__Objective__: Convert the lines below into a Markdown table with two columns, Row for the row number and Line for the line itself, omitting any blank lines.

● ● ●

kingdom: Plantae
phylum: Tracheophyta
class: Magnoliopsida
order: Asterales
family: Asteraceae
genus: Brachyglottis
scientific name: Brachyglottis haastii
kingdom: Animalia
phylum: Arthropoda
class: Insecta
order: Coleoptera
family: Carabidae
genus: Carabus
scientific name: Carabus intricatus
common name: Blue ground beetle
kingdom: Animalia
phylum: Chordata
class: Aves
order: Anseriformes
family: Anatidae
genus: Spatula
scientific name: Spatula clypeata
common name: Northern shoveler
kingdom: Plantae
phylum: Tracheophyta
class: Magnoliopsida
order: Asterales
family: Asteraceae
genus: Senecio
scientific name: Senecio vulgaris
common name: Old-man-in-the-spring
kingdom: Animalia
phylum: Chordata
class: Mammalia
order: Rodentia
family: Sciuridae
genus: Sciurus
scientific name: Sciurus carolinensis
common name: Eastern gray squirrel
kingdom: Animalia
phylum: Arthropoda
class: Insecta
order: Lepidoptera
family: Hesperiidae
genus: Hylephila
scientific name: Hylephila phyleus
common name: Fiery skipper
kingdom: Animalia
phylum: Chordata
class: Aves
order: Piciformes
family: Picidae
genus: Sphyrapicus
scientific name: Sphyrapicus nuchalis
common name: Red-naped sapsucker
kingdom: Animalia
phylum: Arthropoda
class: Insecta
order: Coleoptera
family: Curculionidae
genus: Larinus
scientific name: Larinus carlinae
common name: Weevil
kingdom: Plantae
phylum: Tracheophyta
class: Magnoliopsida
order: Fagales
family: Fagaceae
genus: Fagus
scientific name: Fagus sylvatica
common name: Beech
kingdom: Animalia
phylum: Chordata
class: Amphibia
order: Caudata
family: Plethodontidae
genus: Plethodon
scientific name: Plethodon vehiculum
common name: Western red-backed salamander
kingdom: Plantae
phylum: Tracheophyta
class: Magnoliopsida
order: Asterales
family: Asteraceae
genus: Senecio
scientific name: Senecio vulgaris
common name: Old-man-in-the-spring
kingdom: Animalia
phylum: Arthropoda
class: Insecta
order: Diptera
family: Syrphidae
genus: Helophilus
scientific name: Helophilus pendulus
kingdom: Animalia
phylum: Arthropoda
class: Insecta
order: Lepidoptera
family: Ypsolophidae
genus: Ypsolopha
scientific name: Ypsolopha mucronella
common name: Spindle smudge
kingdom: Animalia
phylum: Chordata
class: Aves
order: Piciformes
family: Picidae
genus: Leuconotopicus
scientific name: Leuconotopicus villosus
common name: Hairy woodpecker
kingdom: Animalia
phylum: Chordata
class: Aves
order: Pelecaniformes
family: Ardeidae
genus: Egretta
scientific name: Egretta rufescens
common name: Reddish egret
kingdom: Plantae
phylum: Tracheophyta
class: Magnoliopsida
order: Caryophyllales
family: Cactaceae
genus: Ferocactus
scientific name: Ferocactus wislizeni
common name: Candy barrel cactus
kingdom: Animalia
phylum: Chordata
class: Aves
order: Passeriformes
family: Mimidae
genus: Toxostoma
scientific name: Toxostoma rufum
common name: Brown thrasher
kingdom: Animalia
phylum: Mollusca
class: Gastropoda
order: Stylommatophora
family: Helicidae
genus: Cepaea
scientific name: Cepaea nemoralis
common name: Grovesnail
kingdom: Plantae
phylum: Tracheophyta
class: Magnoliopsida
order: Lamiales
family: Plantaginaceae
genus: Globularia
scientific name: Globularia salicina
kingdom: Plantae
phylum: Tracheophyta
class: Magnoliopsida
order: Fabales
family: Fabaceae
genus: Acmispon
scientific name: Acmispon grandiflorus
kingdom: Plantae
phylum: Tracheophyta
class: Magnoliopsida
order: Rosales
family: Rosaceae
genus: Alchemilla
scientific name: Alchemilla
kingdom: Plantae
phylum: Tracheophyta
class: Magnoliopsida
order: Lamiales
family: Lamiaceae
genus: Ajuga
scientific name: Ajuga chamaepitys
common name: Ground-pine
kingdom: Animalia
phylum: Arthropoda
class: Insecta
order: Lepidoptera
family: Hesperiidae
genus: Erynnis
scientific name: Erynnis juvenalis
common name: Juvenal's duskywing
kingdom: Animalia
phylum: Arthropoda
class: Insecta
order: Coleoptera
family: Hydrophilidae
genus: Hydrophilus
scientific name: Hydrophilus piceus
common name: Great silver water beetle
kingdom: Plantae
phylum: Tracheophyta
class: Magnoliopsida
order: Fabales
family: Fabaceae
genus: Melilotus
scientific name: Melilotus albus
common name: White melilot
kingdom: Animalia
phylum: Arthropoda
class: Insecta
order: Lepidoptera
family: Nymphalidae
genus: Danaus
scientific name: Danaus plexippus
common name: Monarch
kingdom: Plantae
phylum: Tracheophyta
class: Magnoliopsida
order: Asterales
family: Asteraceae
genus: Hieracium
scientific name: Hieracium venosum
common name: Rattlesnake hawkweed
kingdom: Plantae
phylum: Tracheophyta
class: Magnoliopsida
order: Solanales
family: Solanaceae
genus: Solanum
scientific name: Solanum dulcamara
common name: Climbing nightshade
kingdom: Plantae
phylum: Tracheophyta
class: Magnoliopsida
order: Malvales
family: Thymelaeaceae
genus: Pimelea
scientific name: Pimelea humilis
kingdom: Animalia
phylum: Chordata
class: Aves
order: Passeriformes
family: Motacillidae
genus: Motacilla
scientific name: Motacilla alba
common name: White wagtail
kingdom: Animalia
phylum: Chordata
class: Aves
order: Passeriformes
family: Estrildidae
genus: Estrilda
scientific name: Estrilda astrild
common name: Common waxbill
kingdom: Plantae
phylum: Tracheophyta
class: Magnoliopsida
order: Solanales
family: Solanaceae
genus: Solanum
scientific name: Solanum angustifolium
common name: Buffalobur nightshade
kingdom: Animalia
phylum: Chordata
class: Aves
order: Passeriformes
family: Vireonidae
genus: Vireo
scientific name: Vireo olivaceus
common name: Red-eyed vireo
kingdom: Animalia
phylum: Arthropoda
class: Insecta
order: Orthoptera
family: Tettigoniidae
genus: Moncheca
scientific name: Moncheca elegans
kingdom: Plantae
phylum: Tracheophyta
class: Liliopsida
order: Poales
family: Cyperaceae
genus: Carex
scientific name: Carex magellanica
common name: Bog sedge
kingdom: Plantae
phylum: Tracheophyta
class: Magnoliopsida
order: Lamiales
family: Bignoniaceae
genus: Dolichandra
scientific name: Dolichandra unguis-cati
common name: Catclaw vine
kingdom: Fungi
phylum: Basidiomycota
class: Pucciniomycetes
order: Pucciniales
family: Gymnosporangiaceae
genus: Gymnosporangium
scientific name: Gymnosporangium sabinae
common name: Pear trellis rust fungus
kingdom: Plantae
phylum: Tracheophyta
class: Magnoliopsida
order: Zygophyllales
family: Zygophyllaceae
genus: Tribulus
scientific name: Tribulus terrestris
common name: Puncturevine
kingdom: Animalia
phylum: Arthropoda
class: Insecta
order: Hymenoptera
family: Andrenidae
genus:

● ● ●

__Finished task__:
| Row | Line |
|---|---|
| 1 | kingdom: Plantae |
| 2 | phylum: Tracheophyta |
| 3 | class: Magnoliopsida |
| 4 | order: Asterales |
| 5 | family: Asteraceae |
| 6 | genus: Brachyglottis |
| 7 | scientific name: Brachyglottis haastii |
| 8 | kingdom: Animalia |
| 9 | phylum: Arthropoda |
| 10 | class: Insecta |
| 11 | order: Coleoptera |
| 12 | family: Carabidae |
| 13 | genus: Carabus |
| 14 | scientific name: Carabus intricatus |
| 15 | common name: Blue ground beetle |
| 16 | kingdom: Animalia |
| 17 | phylum: Chordata |
| 18 | class: Aves |
| 19 | order: Anseriformes |
| 20 | family: Anatidae |
| 21 | genus: Spatula |
| 22 | scientific name: Spatula clypeata |
| 23 | common name: Northern shoveler |
| 24 | kingdom: Plantae |
| 25 | phylum: Tracheophyta |
| 26 | class: Magnoliopsida |
| 27 | order: Asterales |
| 28 | family: Asteraceae |
| 29 | genus: Senecio |
| 30 | scientific name: Senecio vulgaris |
| 31 | common name: Old-man-in-the-spring |
| 32 | kingdom: Animalia |
| 33 | phylum: Chordata |
| 34 | class: Mammalia |
| 35 | order: Rodentia |
| 36 | family: Sciuridae |
| 37 | genus: Sciurus |
| 38 | scientific name: Sciurus carolinensis |
| 39 | common name: Eastern gray squirrel |
| 40 | kingdom: Animalia |
| 41 | phylum: Arthropoda |
| 42 | class: Insecta |
| 43 | order: Lepidoptera |
| 44 | family: Hesperiidae |
| 45 | genus: Hylephila |
| 46 | scientific name: Hylephila phyleus |
| 47 | common name: Fiery skipper |
| 48 | kingdom: Animalia |
| 49 | phylum: Chordata |
| 50 | class: Aves |
| 51 | order: Piciformes |
| 52 | family: Picidae |
| 53 | genus: Sphyrapicus |
| 54 | scientific name: Sphyrapicus nuchalis |
| 55 | common name: Red-naped sapsucker |
| 56 | kingdom: Animalia |
| 57 | phylum: Arthropoda |
| 58 | class: Insecta |
| 59 | order: Coleoptera |
| 60 | family: Curculionidae |
| 61 | genus: Larinus |
| 62 | scientific name: Larinus carlinae |
| 63 | common name: Weevil |
| 64 | kingdom: Plantae |
| 65 | phylum: Tracheophyta |
| 66 | class: Magnoliopsida |
| 67 | order: Fagales |
| 68 | family: Fagaceae |
| 69 | genus: Fagus |
| 70 | scientific name: Fagus sylvatica |
| 71 | common name: Beech |
| 72 | kingdom: Animalia |
| 73 | phylum: Chordata |
| 74 | class: Amphibia |
| 75 | order: Caudata |
| 76 | family: Plethodontidae |
| 77 | genus: Plethodon |
| 78 | scientific name: Plethodon vehiculum |
| 79 | common name: Western red-backed salamander |
| 80 | kingdom: Plantae |
| 81 | phylum: Tracheophyta |
| 82 | class: Magnoliopsida |
| 83 | order: Asterales |
| 84 | family: Asteraceae |
| 85 | genus: Senecio |
| 86 | scientific name: Senecio vulgaris |
| 87 | common name: Old-man-in-the-spring |
| 88 | kingdom: Animalia |
| 89 | phylum: Arthropoda |
| 90 | class: Insecta |
| 91 | order: Diptera |
| 92 | family: Syrphidae |
| 93 | genus: Helophilus |
| 94 | scientific name: Helophilus pendulus |
| 95 | kingdom: Animalia |
| 96 | phylum: Arthropoda |
| 97 | class: Insecta |
| 98 | order: Lepidoptera |
| 99 | family: Ypsolophidae |
| 100 | genus: Ypsolopha |
| 101 | scientific name: Ypsolopha mucronella |
| 102 | common name: Spindle smudge |
| 103 | kingdom: Animalia |
| 104 | phylum: Chordata |
| 105 | class: Aves |
| 106 | order: Piciformes |
| 107 | family: Picidae |
| 108 | genus: Leuconotopicus |
| 109 | scientific name: Leuconotopicus villosus |
| 110 | common name: Hairy woodpecker |
| 111 | kingdom: Animalia |
| 112 | phylum: Chordata |
| 113 | class: Aves |
| 114 | order: Pelecaniformes |
| 115 | family: Ardeidae |
| 116 | genus: Egretta |
| 117 | scientific name: Egretta rufescens |
| 118 | common name: Reddish egret |
| 119 | kingdom: Plantae |
| 120 | phylum: Tracheophyta |
| 121 | class: Magnoliopsida |
| 122 | order: Caryophyllales |
| 123 | family: Cactaceae |
| 124 | genus: Ferocactus |
| 125 | scientific name: Ferocactus wislizeni |
| 126 | common name: Candy barrel cactus |
| 127 | kingdom: Animalia |
| 128 | phylum: Chordata |
| 129 | class: Aves |
| 130 | order: Passeriformes |
| 131 | family: Mimidae |
| 132 | genus: Toxostoma |
| 133 | scientific name: Toxostoma rufum |
| 134 | common name: Brown thrasher |
| 135 | kingdom: Animalia |
| 136 | phylum: Mollusca |
| 137 | class: Gastropoda |
| 138 | order: Stylommatophora |
| 139 | family: Helicidae |
| 140 | genus: Cepaea |
| 141 | scientific name: Cepaea nemoralis |
| 142 | common name: Grovesnail |
| 143 | kingdom: Plantae |
| 144 | phylum: Tracheophyta |
| 145 | class: Magnoliopsida |
| 146 | order: Lamiales |
| 147 | family: Plantaginaceae |
| 148 | genus: Globularia |
| 149 | scientific name: Globularia salicina |
| 150 | kingdom: Plantae |
| 151 | phylum: Tracheophyta |
| 152 | class: Magnoliopsida |
| 153 | order: Fabales |
| 154 | family: Fabaceae |
| 155 | genus: Acmispon |
| 156 | scientific name: Acmispon grandiflorus |
| 157 | kingdom: Plantae |
| 158 | phylum: Tracheophyta |
| 159 | class: Magnoliopsida |
| 160 | order: Rosales |
| 161 | family: Rosaceae |
| 162 | genus: Alchemilla |
| 163 | scientific name: Alchemilla |
| 164 | kingdom: Plantae |
| 165 | phylum: Tracheophyta |
| 166 | class: Magnoliopsida |
| 167 | order: Lamiales |
| 168 | family: Lamiaceae |
| 169 | genus: Ajuga |
| 170 | scientific name: Ajuga chamaepitys |
| 171 | common name: Ground-pine |
| 172 | kingdom: Animalia |
| 173 | phylum: Arthropoda |
| 174 | class: Insecta |
| 175 | order: Lepidoptera |
| 176 | family: Hesperiidae |
| 177 | genus: Erynnis |
| 178 | scientific name: Erynnis juvenalis |
| 179 | common name: Juvenal's duskywing |
| 180 | kingdom: Animalia |
| 181 | phylum: Arthropoda |
| 182 | class: Insecta |
| 183 | order: Coleoptera |
| 184 | family: Hydrophilidae |
| 185 | genus: Hydrophilus |
| 186 | scientific name: Hydrophilus piceus |
| 187 | common name: Great silver water beetle |
| 188 | kingdom: Plantae |
| 189 | phylum: Tracheophyta |
| 190 | class: Magnoliopsida |
| 191 | order: Fabales |
| 192 | family: Fabaceae |
| 193 | genus: Melilotus |
| 194 | scientific name: Melilotus albus |
| 195 | common name: White melilot |
| 196 | kingdom: Animalia |
| 197 | phylum: Arthropoda |
| 198 | class: Insecta |
| 199 | order: Lepidoptera |
| 200 | family: Nymphalidae |
| 201 | genus: Danaus |
| 202 | scientific name: Danaus plexippus |
| 203 | common name: Monarch |
| 204 | kingdom: Plantae |
| 205 | phylum: Tracheophyta |
| 206 | class: Magnoliopsida |
| 207 | order: Asterales |
| 208 | family: Asteraceae |
| 209 | genus: Hieracium |
| 210 | scientific name: Hieracium venosum |
| 211 | common name: Rattlesnake hawkweed |
| 212 | kingdom: Plantae |
| 213 | phylum: Tracheophyta |
| 214 | class: Magnoliopsida |
| 215 | order: Solanales |
| 216 | family: Solanaceae |
| 217 | genus: Solanum |
| 218 | scientific name: Solanum dulcamara |
| 219 | common name: Climbing nightshade |
| 220 | kingdom: Plantae |
| 221 | phylum: Tracheophyta |
| 222 | class: Magnoliopsida |
| 223 | order: Malvales |
| 224 | family: Thymelaeaceae |
| 225 | genus: Pimelea |
| 226 | scientific name: Pimelea humilis |
| 227 | kingdom: Animalia |
| 228 | phylum: Chordata |
| 229 | class: Aves |
| 230 | order: Passeriformes |
| 231 | family: Motacillidae |
| 232 | genus: Motacilla |
| 233 | scientific name: Motacilla alba |
| 234 | common name: White wagtail |
| 235 | kingdom: Animalia |
| 236 | phylum: Chordata |
| 237 | class: Aves |
| 238 | order: Passeriformes |
| 239 | family: Estrildidae |
| 240 | genus: Estrilda |
| 241 | scientific name: Estrilda astrild |
| 242 | common name: Common waxbill |
| 243 | kingdom: Plantae |
| 244 | phylum: Tracheophyta |
| 245 | class: Magnoliopsida |
| 246 | order: Solanales |
| 247 | family: Solanaceae |
| 248 | genus: Solanum |
| 249 | scientific name: Solanum angustifolium |
| 250 | common name: Buffalobur nightshade |
| 251 | kingdom: Animalia |
| 252 | phylum: Chordata |
| 253 | class: Aves |
| 254 | order: Passeriformes |
| 255 | family: Vireonidae |
| 256 | genus: Vireo |
| 257 | scientific name: Vireo olivaceus |
| 258 | common name: Red-eyed vireo |
| 259 | kingdom: Animalia |
| 260 | phylum: Arthropoda |
| 261 | class: Insecta |
| 262 | order: Orthoptera |
| 263 | family: Tettigoniidae |
| 264 | genus: Moncheca |
| 265 | scientific name: Moncheca elegans |
| 266 | kingdom: Plantae |
| 267 | phylum: Tracheophyta |
| 268 | class: Liliopsida |
| 269 | order: Poales |
| 270 | family: Cyperaceae |
| 271 | genus: Carex |
| 272 | scientific name: Carex magellanica |
| 273 | common name: Bog sedge |
| 274 | kingdom: Plantae |
| 275 | phylum: Tracheophyta |
| 276 | class: Magnoliopsida |
| 277 | order: Lamiales |
| 278 | family: Bignoniaceae |
| 279 | genus: Dolichandra |
| 280 | scientific name: Dolichandra unguis-cati |
| 281 | common name: Catclaw vine |
| 282 | kingdom: Fungi |
| 283 | phylum: Basidiomycota |
| 284 | class: Pucciniomycetes |
| 285 | order: Pucciniales |
| 286 | family: Gymnosporangiaceae |
| 287 | genus: Gymnosporangium |
| 288 | scientific name: Gymnosporangium sabinae |
| 289 | common name: Pear trellis rust fungus |
| 290 | kingdom: Plantae |
| 291 | phylum: Tracheophyta |
| 292 | class: Magnoliopsida |
| 293 | order: Zygophyllales |
| 294 | family: Zygophyllaceae |
| 295 | genus: Tribulus |
| 296 | scientific name: Tribulus terrestris |
| 297 | common name: Puncturevine |
| 298 | kingdom: Animalia |
| 299 | phylum: Arthropoda |
| 300 | class: Insecta |
| 301 | order: Hymenoptera |
| 302 | family: Andrenidae |
| 303 | genus: |